Bilan céréales : La campagne a tout d'abord été marquée par les précipitations importantes et régulières intervenues dès la mi-octobre qui ont fortement perturbé la période de semis. Des intentions de semis ne se sont pas réalisées, obligeant les producteurs à se tourner vers des céréales de printemps ou bien des cultures d'été. La douceur de l'hiver a tout particulièrement favorisé la multiplication des pucerons. Les symptômes de JNO ont été importants et expliquent certaines pertes de rendement.
Côté maladies du feuillage, le printemps sec a très fortement limité le développement de la septoriose. Par contre la rouille brune et la rouille jaune ont été présentes à des niveaux de pression moyens à forts, selon les espèces.

Bilan colza : L'absence de pluie de la mi-aout 2019 jusqu'à fin septembre a, une nouvelle fois, pénalisé les chantiers d'implantation de la culture de colza dans le Sud-Ouest. Des retards importants dans les levées sont observés et, dans certains cas, des intentions de semis ne sont pas réalisées. Pour les cultures en place, la douceur de l'hiver permet un redémarrage rapide des plantes au printemps. Les biomasses de sortie d'hiver sont globalement inférieures à celles de l'an dernier. Le retour des conditions sèches en février et mars pénaliseront  l'assimilation des éléments minéraux, puis, les pluies importantes en fin de cycle et un rayonnement faible pénaliseront fortement le remplissage des graines, expliquant les rendements inférieurs à la moyenne obtenus cette année. Côté ravageurs d'automne, le charançon du bourgeon terminal a été particulièrement présent cette année. Mais ce sont plutôt les ravageurs de printemps, et tout particulièrement les méligèthes, qui ont été particulièrement présents cette année compte tenu de la douceur de l'hiver. Côté maladie, la pression sclérotinia a été moyenne et la fin de cycle a été marquée par la présence d'alternaria.

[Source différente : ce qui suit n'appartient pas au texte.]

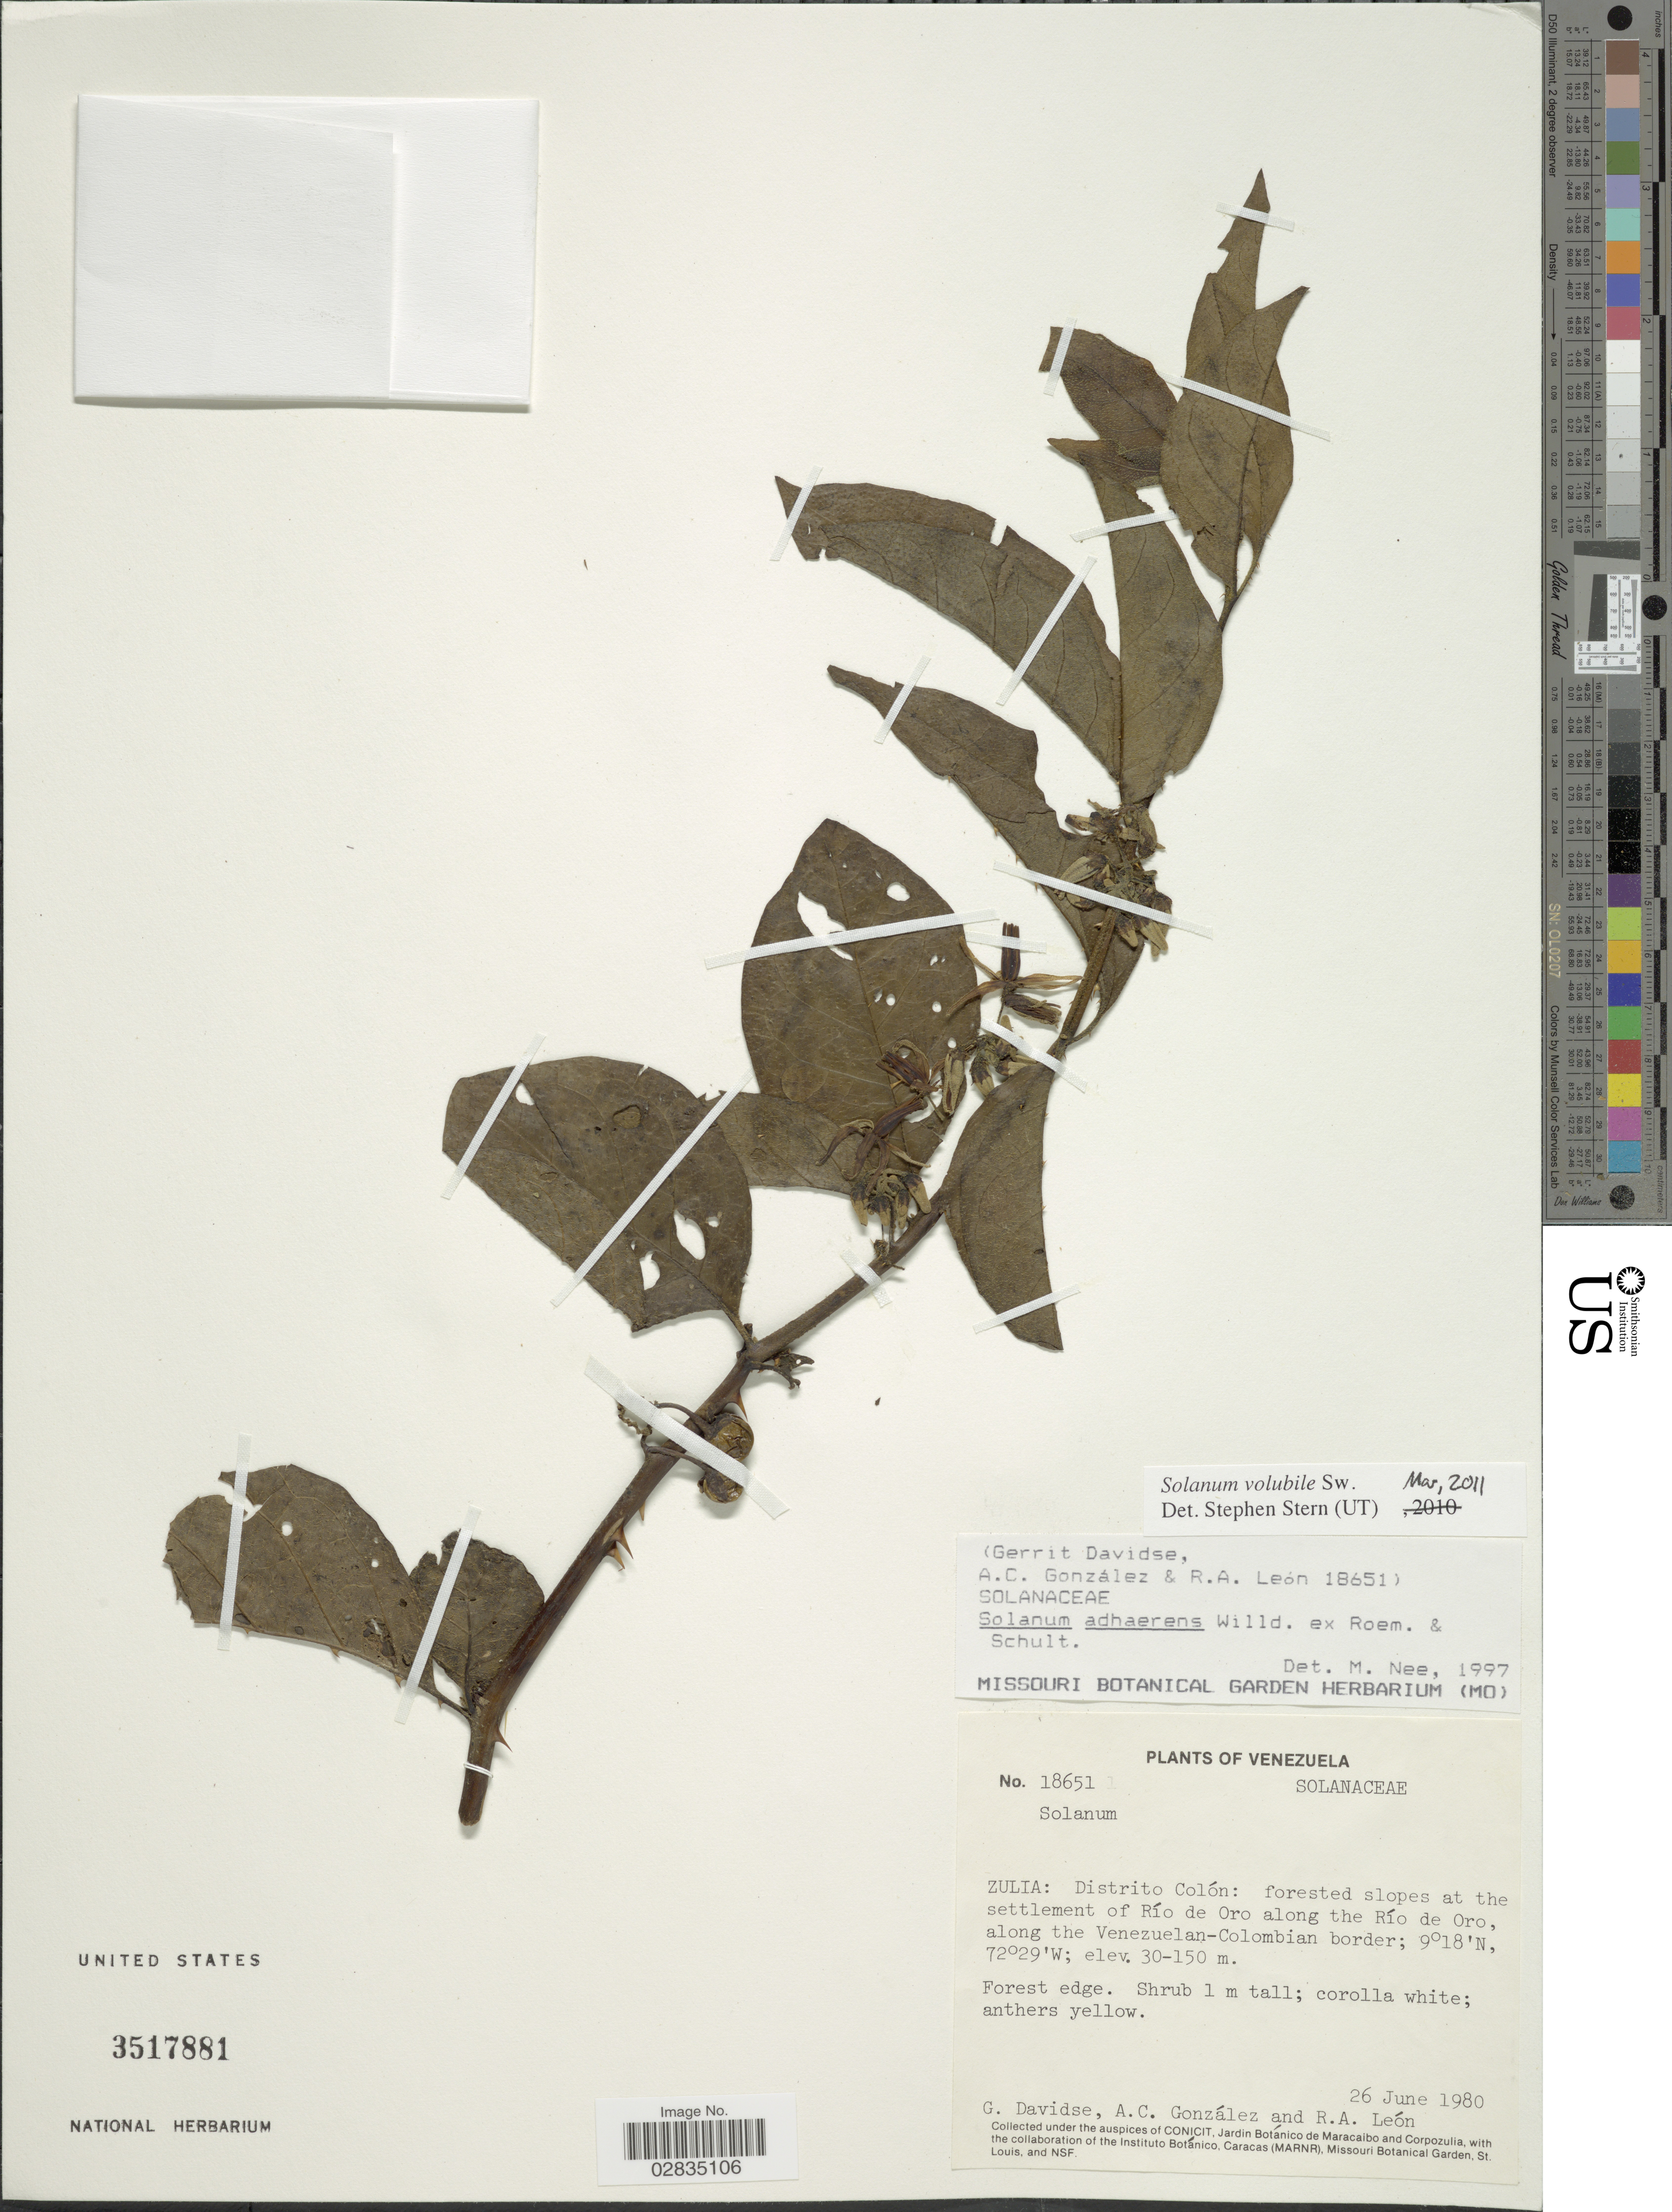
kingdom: Plantae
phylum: Tracheophyta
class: Magnoliopsida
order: Solanales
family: Solanaceae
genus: Solanum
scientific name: Solanum volubile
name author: Sw.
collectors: G. Davidse, A. C. González & R. A. León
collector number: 18651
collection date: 1980-06-26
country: Venezuela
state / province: Zulia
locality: Distrito Colón: forested slopes at the settlement of Río de Oro along the Río de Oro, along the Venezuelan-Colombian border.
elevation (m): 30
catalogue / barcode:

Bilan protéagineux: Le début de campagne a été marqué par une pluviométrie importante dès novembre jusqu’à la fin décembre perturbant considérablement les semis de nombreuses cultures d'hiver. Les semis ont donc été réalisés majoritairement de la fin décembre et jusqu'à début janvier. Le printemps tout en contraste avec une longue période sans pluie puis un rayonnement insuffisant sur la période de mai et juin couplé à une mauvaise alimentation en azote expliquent les rendements hétérogènes et souvent décevants de cette campagne. Ces conditions météorologiques ont été propices à la propagation de maladies comme Ascochytose et botrytis ce qui a augmenté le risque au printemps. Toutefois, la période sèche du début de printemps a permis de limiter la pression. Du coté des ravageurs, la sitone (Sitona Lineatus) a été plus présente que l'année précédente et la pression a été globalement importante sur cette campagne, le pois de printemps étant la culture la plus concernée.

Bilan pois chiche : La pluviométrie hivernale a été l'élément déterminant du début de campagne et a perturbé les travaux de préparation du sol en vue de l’implantation des pois chiche. Le sec s'est ensuite installé ce qui a conduit parfois à des irrégularités de levée ou des faibles vigueurs. Côté maladies, la pression d'ascochytose est hétérogène entre les parcelles, elle est similaire à celle de 2019.